Hurwitz wrote: "This viability dictim, first introduced by Justice Blackmun into the Roe drafts only after Justice Powell had urged that he follow Judge Newman's lead, effectively doubled the period of time in which states were barred from absolutely prohibiting abortions. . . . Judge Newman's Abele II opinion not only had a profound effect on the United States Supreme Court's reasoning, but on the length of time that a pregnant woman would have the opportunity to seek an abortion." The entire tone of Hurwitz's article leaves no doubt that he considers Newman's role in leading the Supreme Court majority to adopt a much more expansive right to abortion than otherwise might have occurred, to be a major positive achievement of Newman's career.
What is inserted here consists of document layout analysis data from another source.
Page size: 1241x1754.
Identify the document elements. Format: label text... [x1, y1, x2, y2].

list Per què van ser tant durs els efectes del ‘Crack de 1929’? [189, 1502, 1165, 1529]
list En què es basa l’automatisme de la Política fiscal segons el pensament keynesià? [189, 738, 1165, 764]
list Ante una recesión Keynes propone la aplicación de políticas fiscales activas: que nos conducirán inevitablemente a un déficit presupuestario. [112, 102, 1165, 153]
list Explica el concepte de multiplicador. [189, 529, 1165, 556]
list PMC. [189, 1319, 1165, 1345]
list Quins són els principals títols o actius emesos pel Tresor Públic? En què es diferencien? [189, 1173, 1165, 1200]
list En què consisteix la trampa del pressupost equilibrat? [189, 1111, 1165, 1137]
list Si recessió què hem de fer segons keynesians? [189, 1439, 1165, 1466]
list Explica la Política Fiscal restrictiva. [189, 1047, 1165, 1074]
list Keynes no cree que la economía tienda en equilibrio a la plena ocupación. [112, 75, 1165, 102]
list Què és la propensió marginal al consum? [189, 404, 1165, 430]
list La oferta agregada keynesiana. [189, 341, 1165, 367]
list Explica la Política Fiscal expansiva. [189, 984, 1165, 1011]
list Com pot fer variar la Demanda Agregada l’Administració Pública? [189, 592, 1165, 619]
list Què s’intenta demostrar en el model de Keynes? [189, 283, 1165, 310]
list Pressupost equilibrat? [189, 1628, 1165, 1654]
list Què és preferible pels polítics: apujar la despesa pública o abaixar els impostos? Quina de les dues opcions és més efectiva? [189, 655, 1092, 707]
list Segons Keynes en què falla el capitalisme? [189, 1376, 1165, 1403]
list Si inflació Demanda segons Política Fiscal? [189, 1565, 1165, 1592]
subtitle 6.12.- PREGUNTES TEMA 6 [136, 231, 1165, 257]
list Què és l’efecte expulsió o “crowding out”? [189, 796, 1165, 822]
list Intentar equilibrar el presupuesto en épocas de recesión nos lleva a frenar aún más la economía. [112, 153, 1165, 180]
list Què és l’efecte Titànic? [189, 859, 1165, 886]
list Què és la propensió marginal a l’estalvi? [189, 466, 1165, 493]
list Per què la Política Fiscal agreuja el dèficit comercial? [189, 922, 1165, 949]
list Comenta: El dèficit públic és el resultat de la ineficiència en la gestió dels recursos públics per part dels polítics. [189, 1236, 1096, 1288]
Roe v. Wade has been critiqued as constitutionally indefensible even by liberal legal scholars who agree with legal abortion as social policy. Many others believe that Newman and the Supreme Court justices who Hurwitz asserts followed Newman's "lead," were engaged in a super-legislative activity -- an exercise memorably denounced by dissenting Justice Byron White as "an exercise in raw judicial power." Of these critiques, there is no hint in Hurwitz's presentation, which is laudatory from start to finish.

The recasting of the draft Roe ruling, which Hurwitz credibly attributes to Newman's influence, had far-reaching consequences. The absolute number of abortions performed nationwide in the fourth, fifth, and sixth months of pregnancy increased greatly after Roe was handed down. Abortion methods were refined, under the shield of Roe, to more efficiently kill unborn human beings in the fourth month and later. The most common method currently employed is the "D&E," in which the abortionist twists off the unborn child's individual arms and legs by brute manual force, using a long steel Sopher clamp. (This method is depicted in a technical medical illustration here: http://www.nrlc.org/abortion/pba/DEabortiongraphic.html) Well over four million second-trimester abortions have been performed since Roe was handed down.

This carnage is in part the legacy of Jon O. Newman – but Judge Hurwitz clearly wants to claim a measure of the credit for himself, as well. In Footnote no. 55 of his article, Hurwitz relates a 1972 interview in which Justice Stewart "jokingly referred to me as 'the clerk who wrote the Newman opinion'." Hurwitz remarks that this characterization "I assume . . . was based on Judge Newman's generous letter of recommendation, a medium in which some exaggeration is expected." [italics added for emphasis] It is impossible to read Footnote 55 without concluding that Judge Hurwitz could not resist the opportunity to put on record his personal claim to having played an important role in the development of the expansive abortion right ultimately adopted by the U.S. Supreme Court.

NRLC urges you to oppose cloture on the nomination of Judge Hurwitz, and reserves the right to include the cloture vote in the NRLC scorecard for the 112th Congress.